What is expected: Revise all of the records below, replacing every occurrence of "photo" with "image" and leaving everything else unchanged. Leave the pictures out of your answer.

Start of Dataset extract

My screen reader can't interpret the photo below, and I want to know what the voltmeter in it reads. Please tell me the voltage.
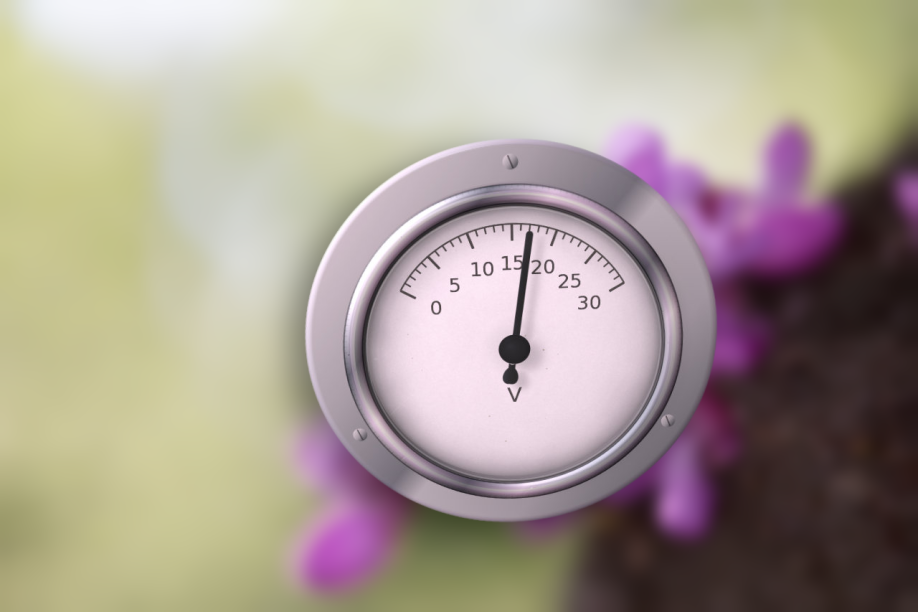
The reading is 17 V
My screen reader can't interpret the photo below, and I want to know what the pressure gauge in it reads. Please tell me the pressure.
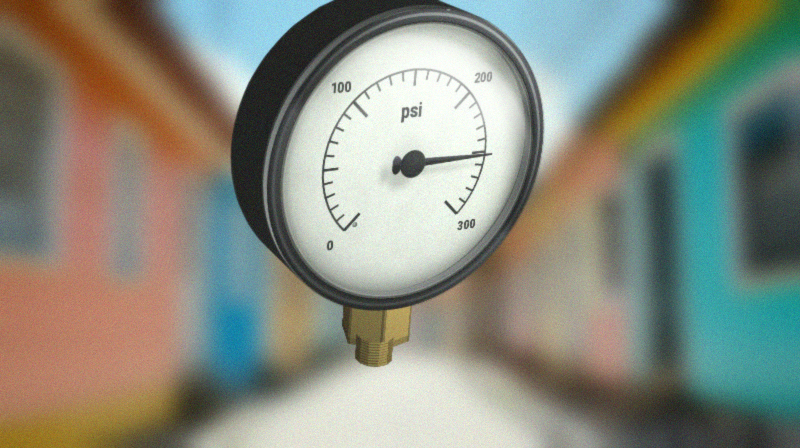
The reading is 250 psi
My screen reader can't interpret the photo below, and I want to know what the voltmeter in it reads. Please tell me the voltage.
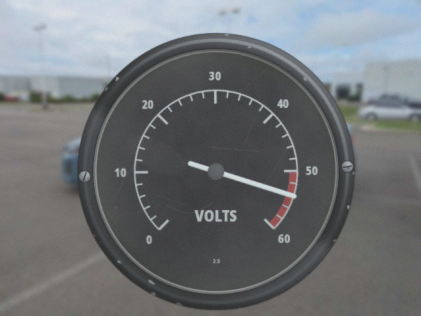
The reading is 54 V
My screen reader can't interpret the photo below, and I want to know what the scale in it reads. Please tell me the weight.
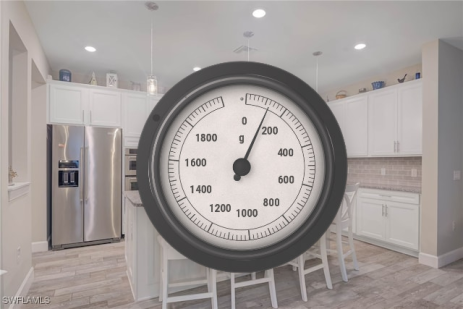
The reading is 120 g
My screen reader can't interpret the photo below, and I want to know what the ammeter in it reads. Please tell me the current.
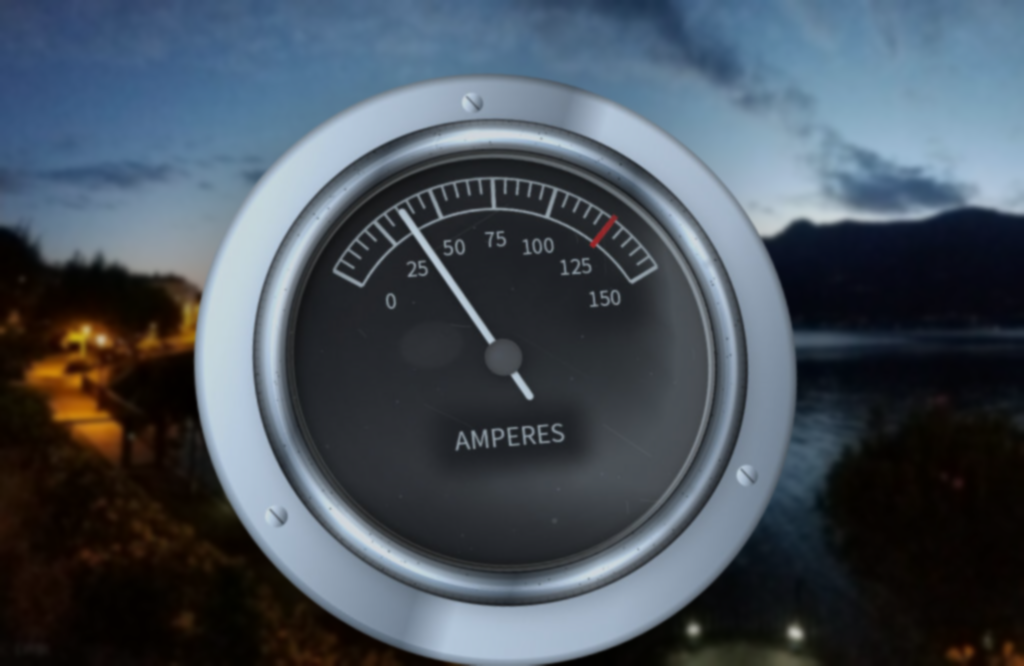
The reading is 35 A
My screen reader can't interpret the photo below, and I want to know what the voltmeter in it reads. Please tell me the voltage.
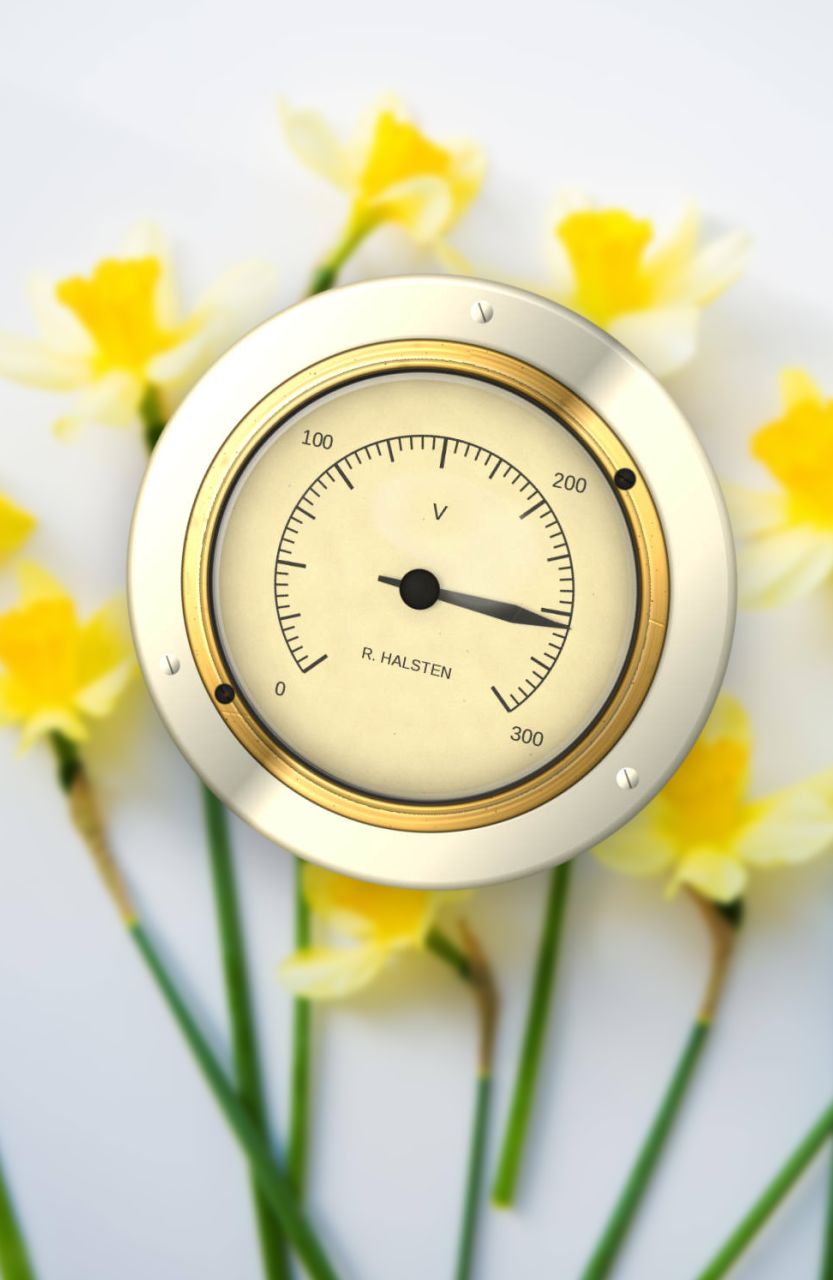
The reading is 255 V
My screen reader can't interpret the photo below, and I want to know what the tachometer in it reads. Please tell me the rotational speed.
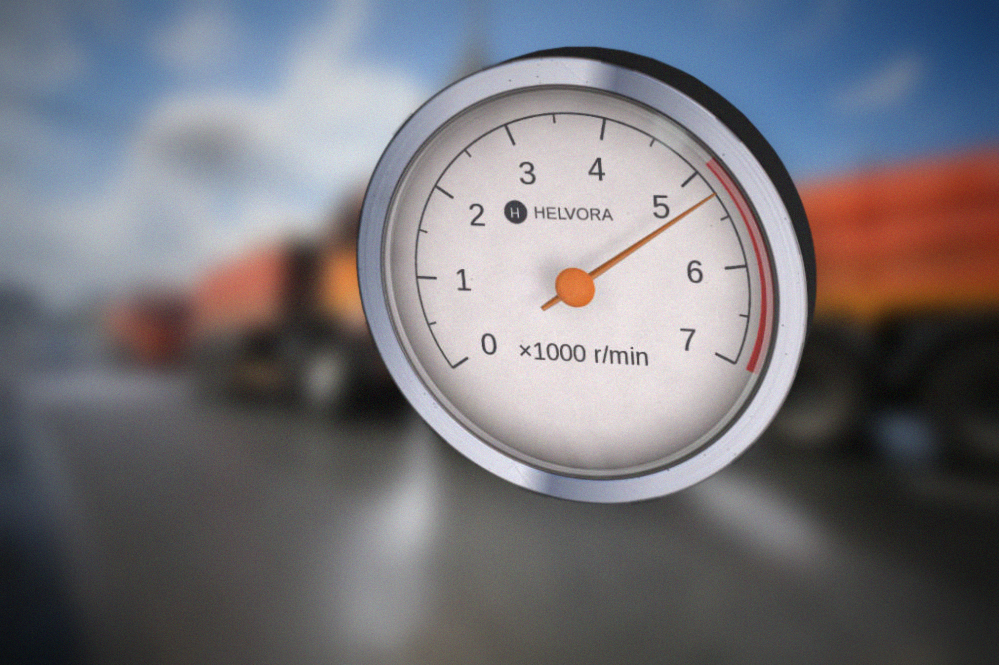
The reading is 5250 rpm
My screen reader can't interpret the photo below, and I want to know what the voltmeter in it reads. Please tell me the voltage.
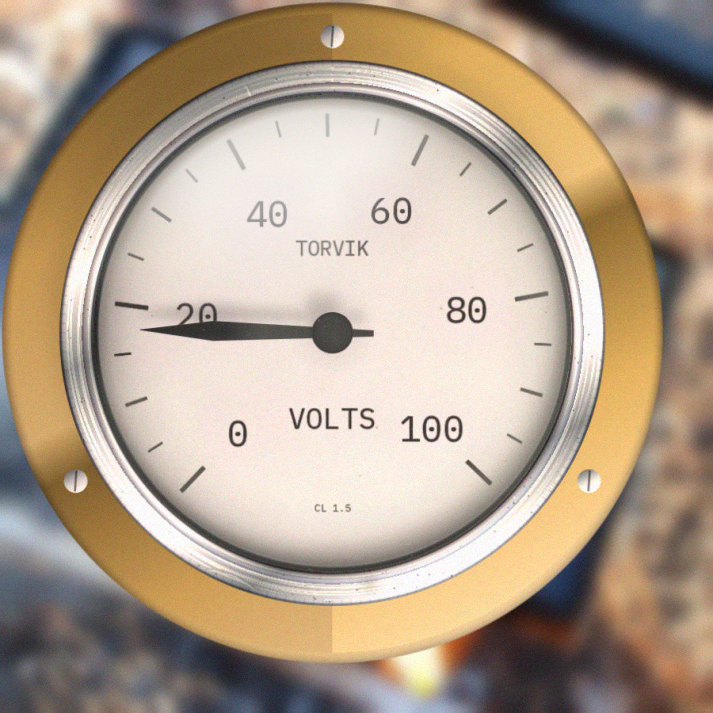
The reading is 17.5 V
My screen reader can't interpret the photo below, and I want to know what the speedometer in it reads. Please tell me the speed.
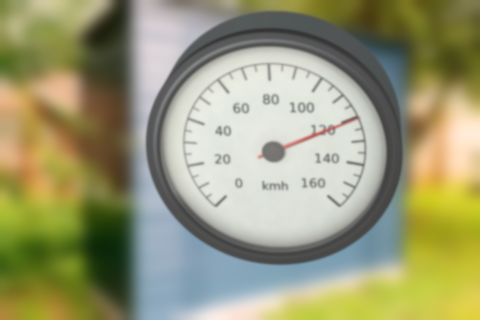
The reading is 120 km/h
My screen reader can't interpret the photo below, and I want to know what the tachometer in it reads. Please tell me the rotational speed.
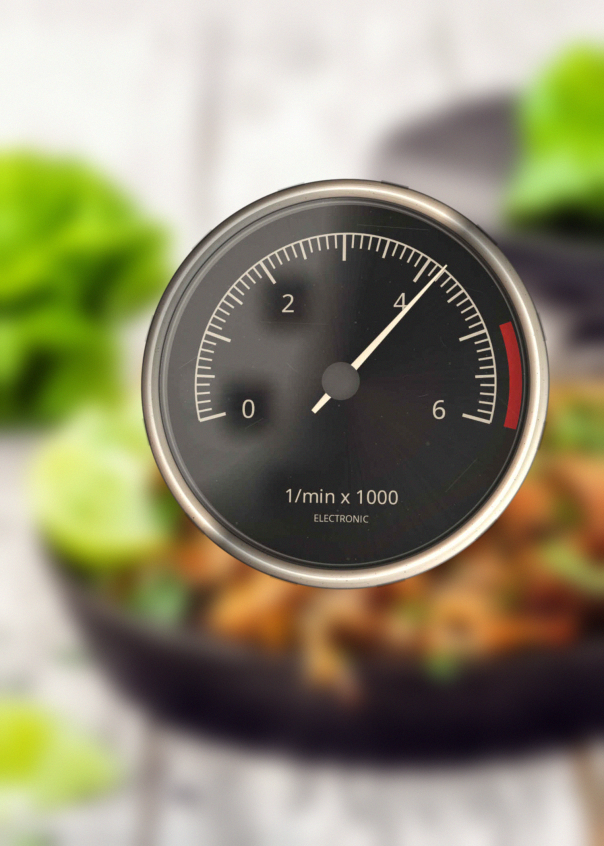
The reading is 4200 rpm
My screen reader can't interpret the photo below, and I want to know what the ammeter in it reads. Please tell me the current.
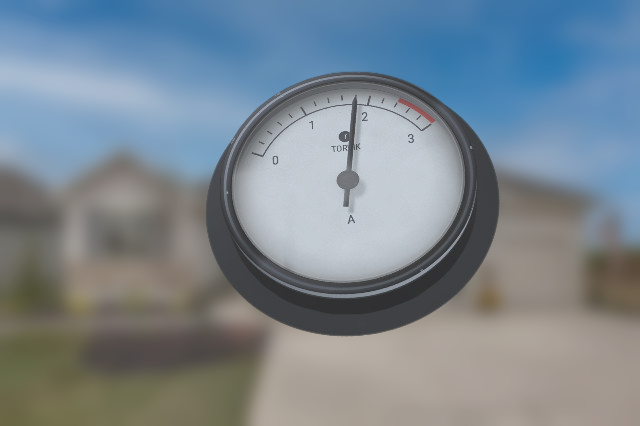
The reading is 1.8 A
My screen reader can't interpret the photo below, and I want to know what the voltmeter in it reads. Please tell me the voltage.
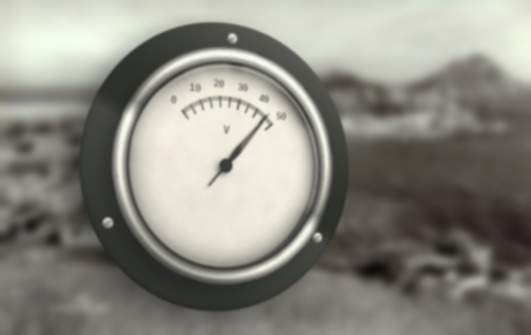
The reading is 45 V
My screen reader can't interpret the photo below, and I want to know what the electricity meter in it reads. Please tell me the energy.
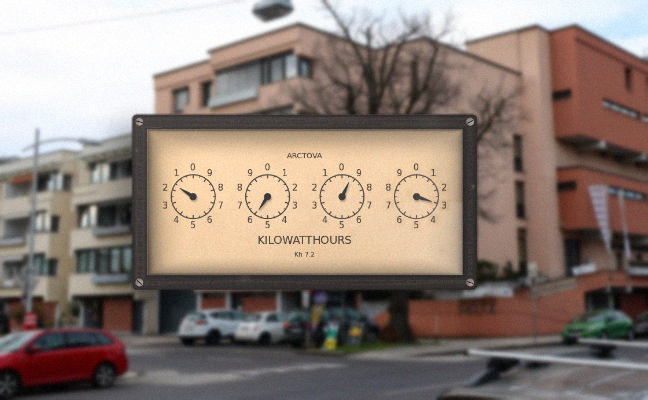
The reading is 1593 kWh
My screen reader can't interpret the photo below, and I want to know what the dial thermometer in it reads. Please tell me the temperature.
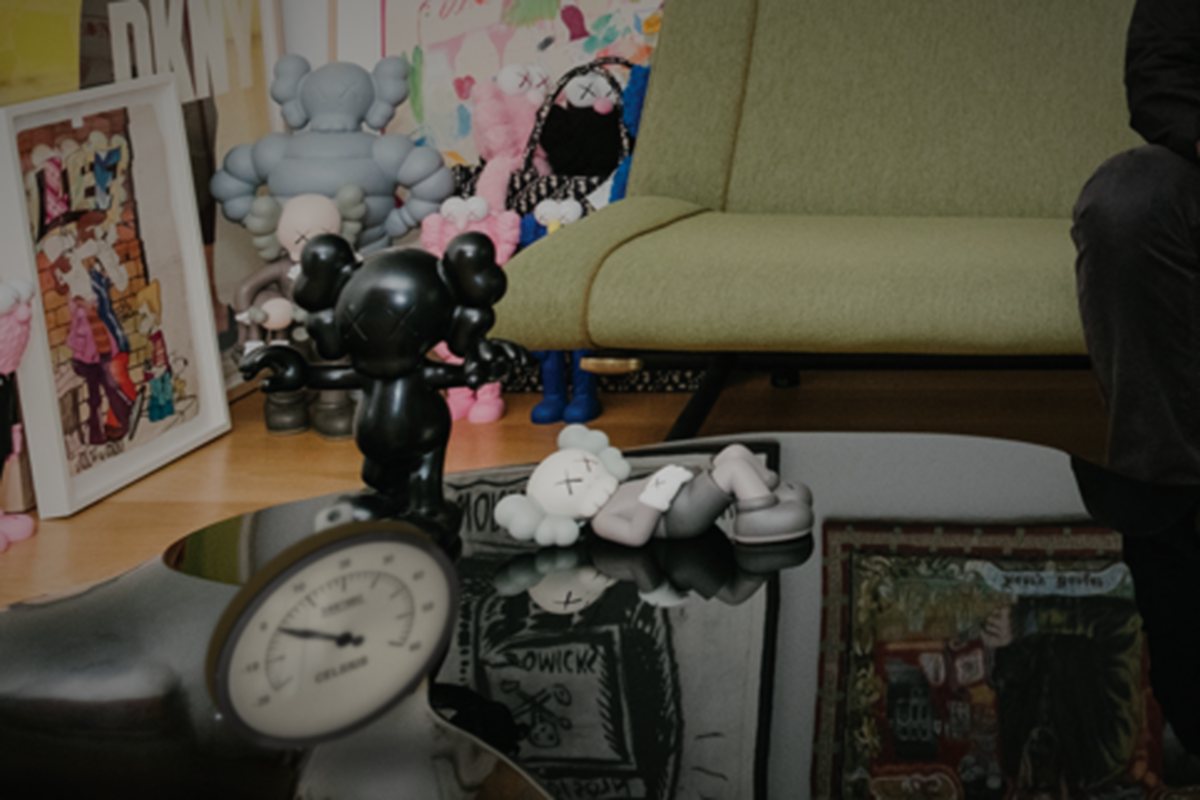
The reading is 0 °C
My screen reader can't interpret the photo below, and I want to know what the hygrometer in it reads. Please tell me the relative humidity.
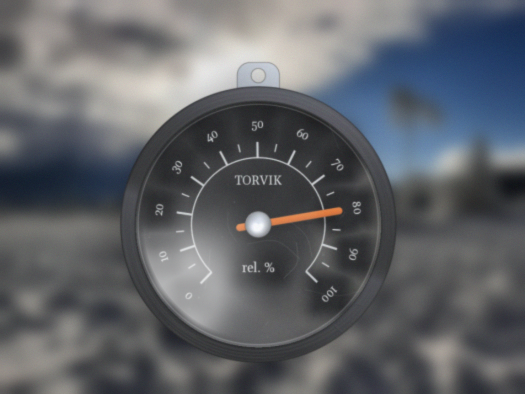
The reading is 80 %
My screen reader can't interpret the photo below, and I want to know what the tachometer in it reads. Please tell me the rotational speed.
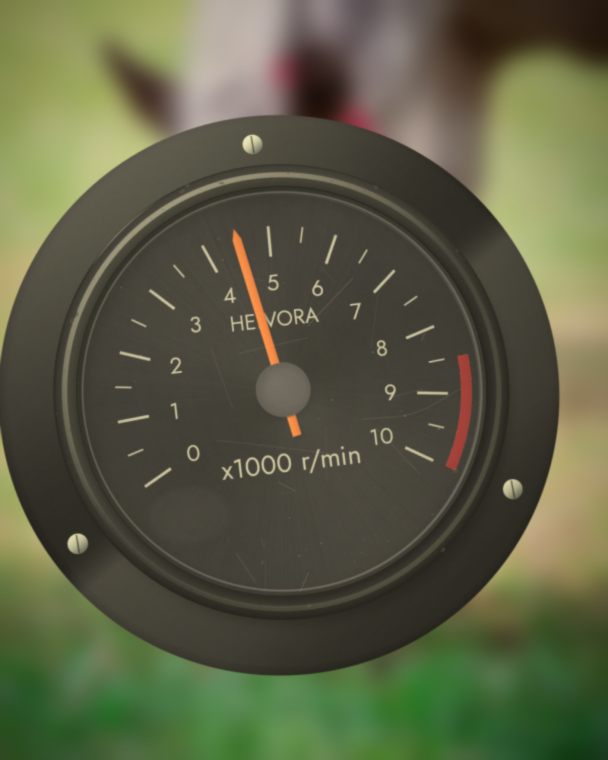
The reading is 4500 rpm
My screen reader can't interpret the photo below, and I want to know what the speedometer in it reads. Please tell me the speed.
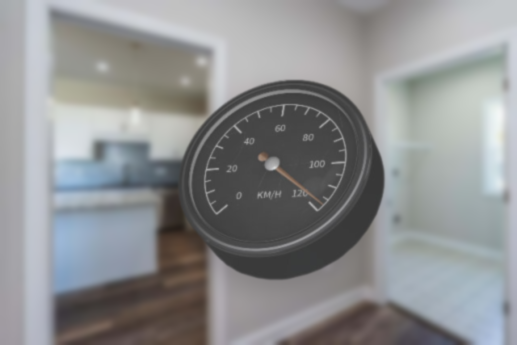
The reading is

End of Dataset extract

Exercise response:
My screen reader can't interpret the image below, and I want to know what the voltmeter in it reads. Please tell me the voltage.
The reading is 17 V
My screen reader can't interpret the image below, and I want to know what the pressure gauge in it reads. Please tell me the pressure.
The reading is 250 psi
My screen reader can't interpret the image below, and I want to know what the voltmeter in it reads. Please tell me the voltage.
The reading is 54 V
My screen reader can't interpret the image below, and I want to know what the scale in it reads. Please tell me the weight.
The reading is 120 g
My screen reader can't interpret the image below, and I want to know what the ammeter in it reads. Please tell me the current.
The reading is 35 A
My screen reader can't interpret the image below, and I want to know what the voltmeter in it reads. Please tell me the voltage.
The reading is 255 V
My screen reader can't interpret the image below, and I want to know what the tachometer in it reads. Please tell me the rotational speed.
The reading is 5250 rpm
My screen reader can't interpret the image below, and I want to know what the voltmeter in it reads. Please tell me the voltage.
The reading is 17.5 V
My screen reader can't interpret the image below, and I want to know what the speedometer in it reads. Please tell me the speed.
The reading is 120 km/h
My screen reader can't interpret the image below, and I want to know what the tachometer in it reads. Please tell me the rotational speed.
The reading is 4200 rpm
My screen reader can't interpret the image below, and I want to know what the ammeter in it reads. Please tell me the current.
The reading is 1.8 A
My screen reader can't interpret the image below, and I want to know what the voltmeter in it reads. Please tell me the voltage.
The reading is 45 V
My screen reader can't interpret the image below, and I want to know what the electricity meter in it reads. Please tell me the energy.
The reading is 1593 kWh
My screen reader can't interpret the image below, and I want to know what the dial thermometer in it reads. Please tell me the temperature.
The reading is 0 °C
My screen reader can't interpret the image below, and I want to know what the hygrometer in it reads. Please tell me the relative humidity.
The reading is 80 %
My screen reader can't interpret the image below, and I want to know what the tachometer in it reads. Please tell me the rotational speed.
The reading is 4500 rpm
My screen reader can't interpret the image below, and I want to know what the speedometer in it reads. Please tell me the speed.
The reading is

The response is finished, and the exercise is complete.